Ida Ngueng-Feze est étudiante à la maitrise en droit à l’Université de Montréal.

Comme l’indique la déclaration universelle des droits de l’homme, « la méconnaissance et le mépris des droits de l’homme ont conduit à des actes de barbarie qui révoltent la conscience de l’humanité et que l’avènement d’un monde où les êtres humains seront libres de parler et de croire, libérés de la terreur et de la misère, a été proclamé comme la plus haute aspiration de l’homme » et pourtant la crise Tunisienne nous rappelle que nous sommes encore très loin de notre objectif bien que plusieurs pas en avant ont été faits.

En effet, ces dernières semaines, les headlines de nombreux journaux ont mis de l’avant la crise en Tunisie, notamment le New York Times, qui a mis à l’honneur la France et son rôle en tant qu’allié du dictateur récemment déchut Zine el-Abidine Ben Ali. Cet article de M. Erlanger fait état de la politique française en Tunisie. Notamment en relatant les propos de Jacques Lanxade qui déclara que depuis les années 2000 il était clair que le régime tunisien devenait dictatorial mais que les intérêts économiques français ont permis d’ignorer les revendications du peuple tunisien en espérant que Ben Ali pourrait maintenir sa position.

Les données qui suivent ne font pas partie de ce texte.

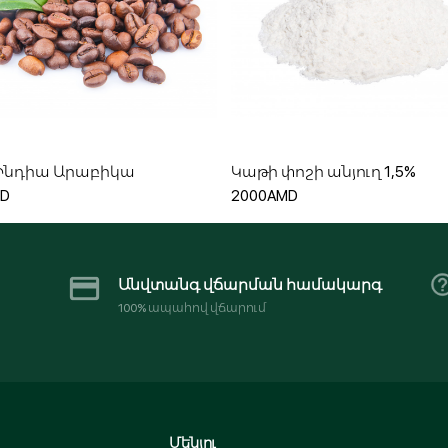
Ավելացնել զամբյուղ
Ավելացնել զամբյուղ
 Ինդիա Արաբիկա
Կաթի փոշի անյուղ 1,5%
MD
2000AMD
Անվտանգ վճարման համակարգ
100% ապահով վճարում
Մենյու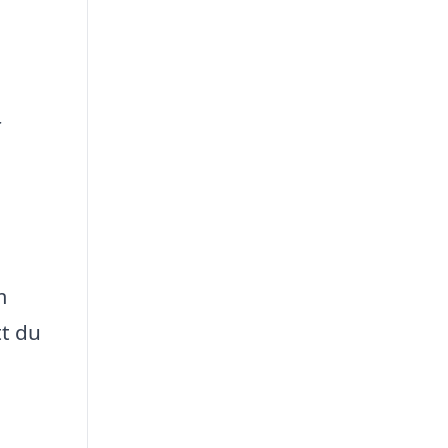
r
m
tt du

Si la France n’a pas pu entendre les revendications des tunisiens, la communauté internationale elle par la voie des réseaux sociaux a vécu avec beaucoup d’émotion la lutte d’un peuple opprimé depuis trop longtemps. En effet,

« la jeunesse du plus petit Etat du Magreb (10 millions d’habitants) a su utiliser les images du cellulaire, de YouTube et de Dailymotion, les messages de Facebook et de Twitter pour permettre au montre entier d’être les spectateurs de leur colère contre Zine el Abidine Ben Ali (…) Contrairement aux Iraniens, il y a deux ans, il ont réussi leur révolution (…) Il faut dire que la Tunisie est en tête des pays africains et arabes pour l’utilisation des nouvelles technologies ».

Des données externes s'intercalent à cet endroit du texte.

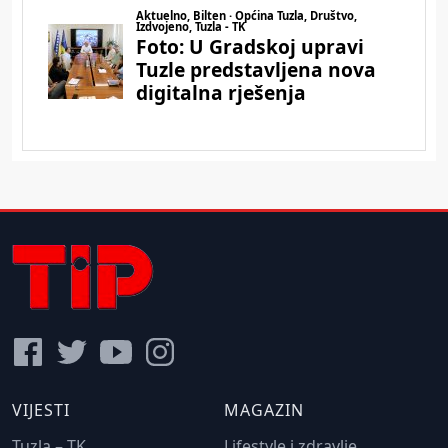
VIJESTI
MAGAZIN
Tuzla – TK
Lifestyle i zdravlje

S’il est vrai que les Tunisiens ont longtemps dénoncés le non respects des droits de l’homme sur leur territoire, les réseaux sociaux ont permis un écho de leur voix qui ne pouvait être tu. De plus, cet écho a été ressenti dans tout le Maghreb et notamment en Egypte. En effet, dans son article intitulé Inside Egypt’s Facebook Revolt, Mike Giglio présente l’impacte des réseaux sociaux sur la révolution Egyptienne. Il y décrit l’utilisation de Facebook faisant partie intégrale de la stratégie de protestation si bien que “protesters have come up with a new way to combine online and street activism by issuing a very traditional protest call—to make use of the nation’s oldest social network (…) On one of the protest’s main Facebook pages, more than 43,000 people have already signed up for the event, which was posted Wednesday”. Plus récemment, une stratégie similaire a été mise ne place pour une marche virtuelle en soutien aux protestations qui vont se tenir en Algérie. Les réseaux sociaux tels que Facebook et twitter sont devenus des plateformes allant bien au-delà d’une utilisation personnelle ou individualiste en créant un médium supportant un mouvement vers une justice pour tous.

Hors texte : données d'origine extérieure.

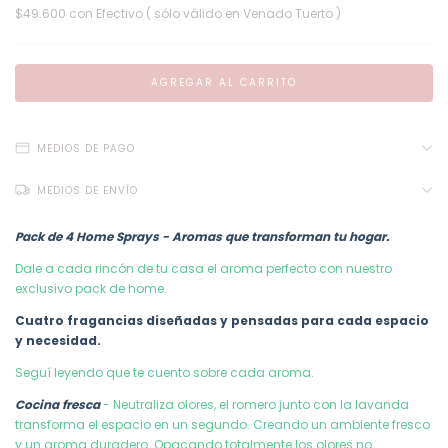
$49.600
con
Efectivo ( sólo válido en Venado Tuerto )
MEDIOS DE PAGO
MEDIOS DE ENVÍO
Pack de 4 Home Sprays - Aromas que transforman tu hogar.
Dale a cada rincón de tu casa el aroma perfecto con nuestro
exclusivo pack de home.
Cuatro fragancias diseñadas y pensadas para cada espacio
y necesidad.
Seguí leyendo que te cuento sobre cada aroma.
Cocina fresca
- Neutraliza olores, el romero junto con la lavanda
transforma el espacio en un segundo. Creando un ambiente fresco
y un aroma duradero. Opacando totalmente los olores no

Ainsi, pour tous ceux qui doutaient de l’utilité des réseaux sociaux, ils peuvent maintenant en voir la dimension juridique, activiste, et utilitaire en rejoignant la quête de justice de millions d’internautes qui lancent un message clair de protestation aux dictateurs et à leurs alliés. Après la Tunisie, l’Egypte, et l’Algérie, c’est le Yémen, et même le Cameroun qui se lance avec engouement dans la lutte pour une démocratie représentative où le peuple est vraiment pris en compte. Le Web 2.0 a su donner une dimension incomparable à l’activisme social et une protection supplémentaire des droits de l’homme.